Le compte à rebours est lancé pour la succession de Laure de la Raudière à la tête de l'Arcep. Le Gouvernement a publié un appel à candidatures afin de désigner le futur président ou la future présidente de l'Autorité de régulation des communications électroniques, des postes et de la distribution de la presse. La personne retenue exercera un mandat unique de six ans, non renouvelable, à compter du 3 janvier 2027.
Créée en 1996, l'Arcep occupe une place centrale dans l'écosystème numérique français. Autorité administrative indépendante, elle veille au bon fonctionnement des marchés des communications électroniques, des services postaux et de la distribution de la presse. Son rôle est de garantir un équilibre entre les intérêts des opérateurs privés, les besoins des utilisateurs et les objectifs fixés par les pouvoirs publics en matière de couverture du territoire, de concurrence et d'innovation.
Dans un contexte marqué par le déploiement continu de la fibre optique, l'essor de la 5G, la préparation des futurs réseaux mobiles, les enjeux liés à la souveraineté numérique et la transformation des services postaux, la présidence de l'Arcep constitue un poste particulièrement stratégique.
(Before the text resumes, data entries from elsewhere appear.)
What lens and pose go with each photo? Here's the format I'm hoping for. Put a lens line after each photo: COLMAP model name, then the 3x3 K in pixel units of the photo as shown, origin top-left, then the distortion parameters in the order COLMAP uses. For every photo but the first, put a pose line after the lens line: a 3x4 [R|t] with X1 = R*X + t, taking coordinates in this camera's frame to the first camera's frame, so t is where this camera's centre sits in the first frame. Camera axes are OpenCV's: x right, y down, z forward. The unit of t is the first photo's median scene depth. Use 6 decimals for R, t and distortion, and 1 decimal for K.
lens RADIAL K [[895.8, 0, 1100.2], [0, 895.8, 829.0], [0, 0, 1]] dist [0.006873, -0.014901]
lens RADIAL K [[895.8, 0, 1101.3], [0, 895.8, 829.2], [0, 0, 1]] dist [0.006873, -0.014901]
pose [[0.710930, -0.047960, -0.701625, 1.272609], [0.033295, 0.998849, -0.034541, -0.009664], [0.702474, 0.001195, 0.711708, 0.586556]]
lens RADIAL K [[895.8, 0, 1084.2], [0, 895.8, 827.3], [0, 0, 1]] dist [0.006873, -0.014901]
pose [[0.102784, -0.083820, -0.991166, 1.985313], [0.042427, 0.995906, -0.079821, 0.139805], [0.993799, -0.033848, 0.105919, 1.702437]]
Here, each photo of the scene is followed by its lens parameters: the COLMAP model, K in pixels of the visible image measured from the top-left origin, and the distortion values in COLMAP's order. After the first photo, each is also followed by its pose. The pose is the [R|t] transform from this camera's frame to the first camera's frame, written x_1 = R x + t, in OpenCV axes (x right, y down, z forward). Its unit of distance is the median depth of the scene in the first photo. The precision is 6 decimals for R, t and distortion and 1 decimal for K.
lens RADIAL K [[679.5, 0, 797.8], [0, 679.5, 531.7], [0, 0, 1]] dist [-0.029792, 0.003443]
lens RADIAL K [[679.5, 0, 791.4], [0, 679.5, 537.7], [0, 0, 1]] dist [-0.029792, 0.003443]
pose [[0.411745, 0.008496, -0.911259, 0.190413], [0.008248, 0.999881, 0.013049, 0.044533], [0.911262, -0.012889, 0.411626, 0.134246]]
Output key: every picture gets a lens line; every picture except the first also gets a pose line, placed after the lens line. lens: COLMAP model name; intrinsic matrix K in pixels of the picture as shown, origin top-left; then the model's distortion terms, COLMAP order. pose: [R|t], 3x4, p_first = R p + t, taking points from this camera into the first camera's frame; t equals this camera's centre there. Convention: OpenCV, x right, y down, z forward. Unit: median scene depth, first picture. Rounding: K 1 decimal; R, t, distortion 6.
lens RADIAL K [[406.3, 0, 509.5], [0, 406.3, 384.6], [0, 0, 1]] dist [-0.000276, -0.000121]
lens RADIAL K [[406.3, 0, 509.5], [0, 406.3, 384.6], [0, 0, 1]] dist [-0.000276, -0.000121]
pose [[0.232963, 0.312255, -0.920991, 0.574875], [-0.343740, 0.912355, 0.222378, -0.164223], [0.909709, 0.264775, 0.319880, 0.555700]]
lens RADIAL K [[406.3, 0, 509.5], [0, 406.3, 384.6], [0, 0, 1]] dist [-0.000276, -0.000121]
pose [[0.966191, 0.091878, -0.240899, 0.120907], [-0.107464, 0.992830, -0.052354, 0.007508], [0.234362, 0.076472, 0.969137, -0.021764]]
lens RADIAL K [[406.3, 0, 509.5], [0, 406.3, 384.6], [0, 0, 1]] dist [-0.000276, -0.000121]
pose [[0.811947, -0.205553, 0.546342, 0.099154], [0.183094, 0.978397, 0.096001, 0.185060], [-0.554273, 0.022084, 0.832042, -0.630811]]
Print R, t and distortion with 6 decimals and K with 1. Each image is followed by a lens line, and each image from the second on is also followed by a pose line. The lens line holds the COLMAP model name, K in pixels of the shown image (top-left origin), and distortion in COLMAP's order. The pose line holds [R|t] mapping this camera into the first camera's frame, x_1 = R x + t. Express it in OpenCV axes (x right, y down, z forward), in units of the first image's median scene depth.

L'autorité dispose de compétences étendues en matière de réglementation, d'autorisation, de contrôle, de règlement des différends entre acteurs du secteur et de sanction lorsque cela est nécessaire.
L'institution s'appuie sur un collège composé de sept membres, désignés dans le respect de la parité entre les femmes et les hommes, ainsi que sur près de 185 collaborateurs aux profils variés, réunissant notamment des ingénieurs, économistes, juristes et spécialistes des politiques publiques.
Des critères d'éligibilité précis
Conformément à l'article L.130 du Code des postes et des communications électroniques, le président de la République procédera à la nomination du futur président de l'Arcep à l'issue d'une procédure de sélection ouverte et transparente.
Les candidats devront justifier de solides qualifications économiques, juridiques ou techniques, ainsi que d'une expertise reconnue dans les domaines des communications électroniques, des postes, de la distribution de la presse ou de l'économie des territoires. Ils devront également être âgés de moins de 65 ans au moment de leur nomination.
Un dossier à déposer avant le 31 août 2026
Les personnes intéressées disposent jusqu'au 31 août 2026 à minuit pour transmettre leur candidature en un seul envoi à l'adresse électronique dédiée du ministère chargé du Numérique.
Le dossier devra impérativement comprendre :
- un curriculum vitae ;
- une lettre de motivation ;
- une fiche de renseignements complétée selon le modèle officiel ;
- une lettre d'engagement déontologique, également conforme au modèle fourni par l'administration.
Toute candidature incomplète ou ne répondant pas aux critères d'éligibilité ou d'incompatibilité sera automatiquement écartée.
Une sélection en plusieurs étapes
À l'issue de la phase de dépôt des dossiers, les services du ministère chargé du Numérique établiront une première sélection. Sur cette base, un panel de personnalités qualifiées auditionnera jusqu'à cinq candidats ou candidates.
À l'issue de ces auditions, le panel formulera une recommandation qui sera transmise au président de la République, seul compétent pour procéder à la nomination du futur président de l'Arcep.
Cette désignation sera particulièrement observée par l'ensemble des acteurs du numérique, des télécommunications, des services postaux et des médias, tant les décisions de l'Arcep influencent le développement des infrastructures, les conditions de concurrence entre opérateurs, la qualité des services proposés aux consommateurs ainsi que les grands équilibres du marché français des communications électroniques.